Côte d’Ivoire : Laurent Gbagbo ne veut "plus ni négociations ni médiations"


PARIS (AP) - Le président ivoirien, Laurent Gbagbo, qui a annoncé récemment que l’élection présidentielle n’aurait pas lieu le 30 octobre 2005, parce que les rebelles n’ont pas désarmé, affirme désormais qu’il ne veut "plus ni négociations ni médiations".


"Tout ce que les médiateurs m’ont demandé depuis les accords de Marcoussis, je l’ai fait", déclare-t-il dans un entretien publié, samedi 8 octobre 2005, dans "Le Figaro Magazine". "En revanche, les rebelles refusent toujours d’appliquer le plan DDR (désarmement, démobilisation, réinsertion)." "Moi, je donne des gages. Pas eux. D’atermoiements en tergiversations, ils gagnent du temps. Il faut cesser ce petit jeu", poursuit-il, en assurant qu’"il ne se passera rien" après le 30 octobre, même si les rebelles et l’opposition contestent le droit du président de demeurer au pouvoir. "Le putsch annoncé du général Mathias Doué ? C’est une plaisanterie. Depuis quand divulgue-t-on les détails et dates d’un coup d’Etat par voie de presse ?"

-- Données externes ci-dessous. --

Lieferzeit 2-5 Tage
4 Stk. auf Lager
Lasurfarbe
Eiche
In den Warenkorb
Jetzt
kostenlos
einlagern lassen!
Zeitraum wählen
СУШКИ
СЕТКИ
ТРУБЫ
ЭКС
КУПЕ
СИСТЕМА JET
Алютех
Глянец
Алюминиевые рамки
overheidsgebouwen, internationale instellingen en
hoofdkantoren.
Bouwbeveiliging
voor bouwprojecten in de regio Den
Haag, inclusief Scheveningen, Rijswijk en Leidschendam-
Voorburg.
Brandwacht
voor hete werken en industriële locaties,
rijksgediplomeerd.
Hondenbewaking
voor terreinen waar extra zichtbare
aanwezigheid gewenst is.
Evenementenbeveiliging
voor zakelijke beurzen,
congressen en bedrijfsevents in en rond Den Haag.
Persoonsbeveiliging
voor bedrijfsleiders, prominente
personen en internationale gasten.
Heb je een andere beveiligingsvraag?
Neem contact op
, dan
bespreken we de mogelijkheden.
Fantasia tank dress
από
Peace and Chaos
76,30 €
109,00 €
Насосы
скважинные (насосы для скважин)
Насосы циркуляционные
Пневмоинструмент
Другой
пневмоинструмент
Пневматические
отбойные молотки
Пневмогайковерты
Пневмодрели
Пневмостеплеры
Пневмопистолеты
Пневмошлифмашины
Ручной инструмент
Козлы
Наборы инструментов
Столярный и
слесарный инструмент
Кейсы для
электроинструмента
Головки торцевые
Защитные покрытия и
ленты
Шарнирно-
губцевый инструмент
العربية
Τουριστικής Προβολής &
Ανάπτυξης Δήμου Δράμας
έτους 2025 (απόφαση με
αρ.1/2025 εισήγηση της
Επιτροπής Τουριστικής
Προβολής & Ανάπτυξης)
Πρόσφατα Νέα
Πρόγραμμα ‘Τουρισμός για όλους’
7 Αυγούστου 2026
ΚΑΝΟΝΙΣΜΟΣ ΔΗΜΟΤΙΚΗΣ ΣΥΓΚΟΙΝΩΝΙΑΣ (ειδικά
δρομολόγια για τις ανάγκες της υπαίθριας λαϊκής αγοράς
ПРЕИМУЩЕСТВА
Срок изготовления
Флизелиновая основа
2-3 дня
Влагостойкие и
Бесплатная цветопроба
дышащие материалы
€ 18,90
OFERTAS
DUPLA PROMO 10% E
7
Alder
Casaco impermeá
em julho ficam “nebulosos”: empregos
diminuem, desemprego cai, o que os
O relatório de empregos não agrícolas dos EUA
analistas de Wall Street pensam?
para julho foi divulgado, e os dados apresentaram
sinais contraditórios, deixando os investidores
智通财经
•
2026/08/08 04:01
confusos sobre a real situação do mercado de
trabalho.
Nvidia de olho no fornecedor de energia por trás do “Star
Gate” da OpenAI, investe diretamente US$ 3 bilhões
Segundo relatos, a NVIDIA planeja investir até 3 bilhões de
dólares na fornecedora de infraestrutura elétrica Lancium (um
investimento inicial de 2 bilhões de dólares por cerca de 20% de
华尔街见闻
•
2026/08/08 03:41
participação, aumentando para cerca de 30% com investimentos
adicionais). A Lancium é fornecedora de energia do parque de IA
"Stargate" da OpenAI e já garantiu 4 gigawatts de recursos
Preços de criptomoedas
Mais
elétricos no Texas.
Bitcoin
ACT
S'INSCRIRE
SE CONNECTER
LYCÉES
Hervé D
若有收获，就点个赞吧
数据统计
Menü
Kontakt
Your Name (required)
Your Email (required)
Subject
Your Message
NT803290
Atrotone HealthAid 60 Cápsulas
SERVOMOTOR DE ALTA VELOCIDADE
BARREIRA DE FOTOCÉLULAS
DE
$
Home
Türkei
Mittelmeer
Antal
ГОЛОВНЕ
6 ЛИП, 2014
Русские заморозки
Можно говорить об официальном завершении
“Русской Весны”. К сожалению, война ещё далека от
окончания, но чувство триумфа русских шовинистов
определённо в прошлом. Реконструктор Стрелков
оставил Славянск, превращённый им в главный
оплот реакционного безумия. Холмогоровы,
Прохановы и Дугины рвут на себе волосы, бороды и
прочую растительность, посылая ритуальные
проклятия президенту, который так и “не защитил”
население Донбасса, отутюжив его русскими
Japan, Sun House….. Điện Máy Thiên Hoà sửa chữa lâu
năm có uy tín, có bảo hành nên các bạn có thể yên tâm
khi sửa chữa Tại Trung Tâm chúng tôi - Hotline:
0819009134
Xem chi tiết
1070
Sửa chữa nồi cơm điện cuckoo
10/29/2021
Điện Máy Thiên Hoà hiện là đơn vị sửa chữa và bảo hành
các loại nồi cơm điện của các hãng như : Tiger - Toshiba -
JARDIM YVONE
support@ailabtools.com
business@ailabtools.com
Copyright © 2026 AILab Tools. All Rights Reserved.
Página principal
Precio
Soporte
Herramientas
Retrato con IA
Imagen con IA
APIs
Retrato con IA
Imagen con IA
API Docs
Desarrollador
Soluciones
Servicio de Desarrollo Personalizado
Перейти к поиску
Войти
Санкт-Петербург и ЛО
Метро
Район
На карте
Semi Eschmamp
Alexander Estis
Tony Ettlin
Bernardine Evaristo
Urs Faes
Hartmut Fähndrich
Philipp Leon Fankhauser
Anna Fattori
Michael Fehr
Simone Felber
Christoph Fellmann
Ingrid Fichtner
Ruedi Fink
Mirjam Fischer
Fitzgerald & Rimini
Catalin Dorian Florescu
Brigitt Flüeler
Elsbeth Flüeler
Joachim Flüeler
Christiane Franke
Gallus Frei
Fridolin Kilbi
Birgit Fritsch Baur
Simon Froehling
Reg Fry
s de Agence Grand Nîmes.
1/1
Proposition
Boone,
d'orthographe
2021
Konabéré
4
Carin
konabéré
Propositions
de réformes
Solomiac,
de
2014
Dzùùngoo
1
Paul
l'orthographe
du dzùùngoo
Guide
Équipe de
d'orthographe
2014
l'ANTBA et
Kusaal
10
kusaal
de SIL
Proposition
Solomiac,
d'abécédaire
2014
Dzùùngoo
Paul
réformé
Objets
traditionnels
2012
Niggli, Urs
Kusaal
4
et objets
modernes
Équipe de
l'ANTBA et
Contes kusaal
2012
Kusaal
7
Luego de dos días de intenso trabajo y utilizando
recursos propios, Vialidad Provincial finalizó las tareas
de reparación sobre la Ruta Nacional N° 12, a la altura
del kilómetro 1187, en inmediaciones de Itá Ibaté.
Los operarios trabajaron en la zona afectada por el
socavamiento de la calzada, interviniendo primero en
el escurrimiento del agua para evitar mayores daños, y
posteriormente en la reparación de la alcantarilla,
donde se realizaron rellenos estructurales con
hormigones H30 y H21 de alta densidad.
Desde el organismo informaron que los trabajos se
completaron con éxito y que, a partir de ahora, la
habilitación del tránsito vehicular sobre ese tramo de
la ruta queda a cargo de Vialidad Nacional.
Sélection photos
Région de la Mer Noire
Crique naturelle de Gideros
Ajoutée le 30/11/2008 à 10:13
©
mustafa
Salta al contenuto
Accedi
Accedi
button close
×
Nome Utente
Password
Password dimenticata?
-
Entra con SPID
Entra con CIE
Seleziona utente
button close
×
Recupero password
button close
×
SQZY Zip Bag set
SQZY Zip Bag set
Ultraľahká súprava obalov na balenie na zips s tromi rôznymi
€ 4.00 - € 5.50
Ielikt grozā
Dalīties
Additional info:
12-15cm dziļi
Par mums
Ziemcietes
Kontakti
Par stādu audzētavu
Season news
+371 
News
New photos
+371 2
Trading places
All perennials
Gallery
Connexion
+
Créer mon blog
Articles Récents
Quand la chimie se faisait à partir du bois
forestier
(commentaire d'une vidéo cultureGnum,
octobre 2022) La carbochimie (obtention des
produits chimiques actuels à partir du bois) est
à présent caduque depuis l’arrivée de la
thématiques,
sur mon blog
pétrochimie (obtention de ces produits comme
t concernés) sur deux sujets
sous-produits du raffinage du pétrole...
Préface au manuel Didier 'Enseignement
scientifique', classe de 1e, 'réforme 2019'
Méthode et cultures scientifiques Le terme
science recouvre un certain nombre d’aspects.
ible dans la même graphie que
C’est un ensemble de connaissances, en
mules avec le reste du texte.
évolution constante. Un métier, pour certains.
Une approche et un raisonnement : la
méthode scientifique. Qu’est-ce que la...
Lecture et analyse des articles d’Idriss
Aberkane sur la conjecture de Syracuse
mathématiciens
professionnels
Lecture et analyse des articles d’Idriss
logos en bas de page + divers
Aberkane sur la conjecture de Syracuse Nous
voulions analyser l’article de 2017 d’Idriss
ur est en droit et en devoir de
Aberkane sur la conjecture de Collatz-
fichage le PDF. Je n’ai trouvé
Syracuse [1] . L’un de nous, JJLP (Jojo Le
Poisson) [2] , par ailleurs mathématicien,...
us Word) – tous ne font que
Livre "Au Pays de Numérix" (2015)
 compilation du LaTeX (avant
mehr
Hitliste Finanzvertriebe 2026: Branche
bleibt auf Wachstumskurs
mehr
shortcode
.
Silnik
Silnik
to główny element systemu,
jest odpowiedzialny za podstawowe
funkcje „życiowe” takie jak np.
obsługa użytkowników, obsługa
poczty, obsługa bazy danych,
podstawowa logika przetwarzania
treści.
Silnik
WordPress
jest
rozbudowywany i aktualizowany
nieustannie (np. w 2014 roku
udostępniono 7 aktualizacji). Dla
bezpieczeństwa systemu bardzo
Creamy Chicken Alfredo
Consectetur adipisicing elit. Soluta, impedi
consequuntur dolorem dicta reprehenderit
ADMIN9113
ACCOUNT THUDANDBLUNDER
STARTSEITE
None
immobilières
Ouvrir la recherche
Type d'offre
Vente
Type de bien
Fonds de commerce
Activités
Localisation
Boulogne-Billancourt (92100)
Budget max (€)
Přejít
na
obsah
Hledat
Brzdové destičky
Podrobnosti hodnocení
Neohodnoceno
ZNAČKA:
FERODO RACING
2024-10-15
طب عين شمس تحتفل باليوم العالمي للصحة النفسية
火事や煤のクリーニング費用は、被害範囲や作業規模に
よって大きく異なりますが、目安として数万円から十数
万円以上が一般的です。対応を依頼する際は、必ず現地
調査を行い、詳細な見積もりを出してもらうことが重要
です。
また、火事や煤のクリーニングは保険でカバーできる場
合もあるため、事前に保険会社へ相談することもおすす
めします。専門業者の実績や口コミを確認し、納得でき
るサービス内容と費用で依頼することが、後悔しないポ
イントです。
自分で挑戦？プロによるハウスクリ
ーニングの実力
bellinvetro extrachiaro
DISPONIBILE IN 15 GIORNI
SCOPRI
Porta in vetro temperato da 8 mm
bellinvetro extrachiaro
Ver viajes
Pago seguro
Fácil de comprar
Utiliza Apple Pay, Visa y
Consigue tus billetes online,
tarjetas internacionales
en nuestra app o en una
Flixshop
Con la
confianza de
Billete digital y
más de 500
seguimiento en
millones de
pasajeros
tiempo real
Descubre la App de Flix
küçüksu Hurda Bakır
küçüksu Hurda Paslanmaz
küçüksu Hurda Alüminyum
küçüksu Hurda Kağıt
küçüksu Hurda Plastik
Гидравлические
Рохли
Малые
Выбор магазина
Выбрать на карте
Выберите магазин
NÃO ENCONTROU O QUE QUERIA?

Interrogé pour savoir s’il souhaite le retour des 8500 Français qui ont quitté la Côte d’Ivoire au moment des émeutes, en novembre 2004, le président ivoirien affirme : "Mais pourquoi les Français se prennent-ils pour le centre du monde ? D’abord on ne leur a pas demandé de venir (...) Je ne peux pas dire "reste" à quelqu’un qui éprouve de la peur."

Concernant ses rapports avec Jacques Chirac, il assure ne pas avoir "de problème relationnel" avec le président français. "Il est plutôt jovial et bon vivant. Moi aussi. Quand je le vois, je suis content. Il m’a même offert des bouteilles de vin rouge." Il reconnaît toutefois que "la situation s’est dégradée avec le putsch du 19 septembre" 2002. "Il s’agissait d’une agression extérieure, perpétrée avec des mercenaires burkinabé et libériens", assure-t-il. "La France aurait dû soutenir le pouvoir légitime et chasser les agresseurs."